O dom pascal da paz

Cardeal Dom Sergio da Rocha

Arcebispo de São Salvador da Bahia, Primaz do Brasil

 

A paz parece ser o presente de páscoa mais desejado e necessário diante de tanta violência que acontece a cada dia, perto ou longe de nós. O anseio de paz tem se difundido sempre mais numa realidade marcada pela violência assustadora e preocupante noticiada diariamente. Não podemos achar normal que a violência passe a integrar o cenário de nossas ruas e casas, especialmente das periferias urbanas, como algo inevitável. O clamor pela paz brota especialmente das periferias sofridas das grandes cidades, de zonas marcadas pela violência e criminalidade. As vítimas da violência não podem ser reduzidas a números e estatísticas. São pessoas que tiveram sua dignidade violada e sua vida ceifada. Junto delas, há famílias dilaceradas pelo sofrimento, clamando por justiça e paz. Não podemos perder a capacidade de dizer “não” à violência, nas suas variadas formas e de promover a paz.

A palavra “páscoa” significa “passagem”. A páscoa cristã, celebrando anualmente a ressurreição de Jesus, significa passagem da morte para a vida. Quem celebra a páscoa, crê na vitória da vida sobre a morte, do amor sobre o ódio, do perdão sobre a vingança, da paz sobre a violência. Esta passagem para uma nova vida é dom a ser acolhido na fé e tarefa a ser assumida no amor. A paz é um dom do Ressuscitado. Segundo o Evangelho, Jesus ressuscitado coloca-se no meio dos seus discípulos desejando-lhes a paz. Ao mesmo tempo, cabe aos que buscam e acolhem a paz, compartilhar o dom recebido e fazê-lo frutificar em iniciativas concretas.

A paz não é um presente a ser adquirido em lojas. Brota do coração e se espalha generosamente, transformando a realidade de violência e morte em novas relações humanas, baseadas na fraternidade, no respeito ao outro, na justiça e no perdão.   O ódio, a vingança e a justiça pelas próprias mãos não são respostas; ao contrário, agravam ainda mais a violência. Compartilhar a paz recebida, a começar das famílias e das redes sociais, é um belo presente de páscoa que nada custa para oferecer.

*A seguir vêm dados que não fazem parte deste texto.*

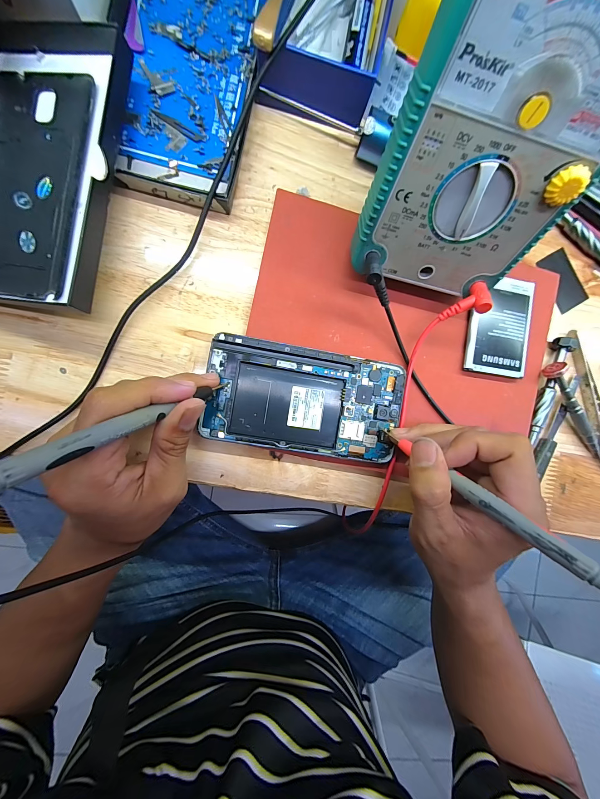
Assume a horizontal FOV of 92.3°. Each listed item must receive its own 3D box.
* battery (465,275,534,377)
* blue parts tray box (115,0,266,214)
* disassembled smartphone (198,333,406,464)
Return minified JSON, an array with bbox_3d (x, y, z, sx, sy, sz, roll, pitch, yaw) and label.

A construção da paz é tarefa coletiva. Não se celebra a páscoa isoladamente, mas em comunidade ou, ao menos, com familiares e amigos. Não se alcança a paz cada um por si. O esforço de cada um é sempre muito necessário, pois há muito a ser feito por cada um nos ambientes em que vive para superar a agressividade e o ódio. Contudo, a superação da violência, pela sua complexidade e caráter social, exige iniciativas de caráter comunitário e sociopolítico. Os poderes públicos desempenham papel fundamental para promover a segurança pública, o combate à impunidade e a justiça social.

Jamais desista da paz. Seja instrumento de reconciliação e de paz. O dom da paz do Ressuscitado seja o presente maior a ser acolhido e partilhado generosamente nesta Páscoa.

*Artigo publicado no jornal A Tarde, em 09 de abril de 2023.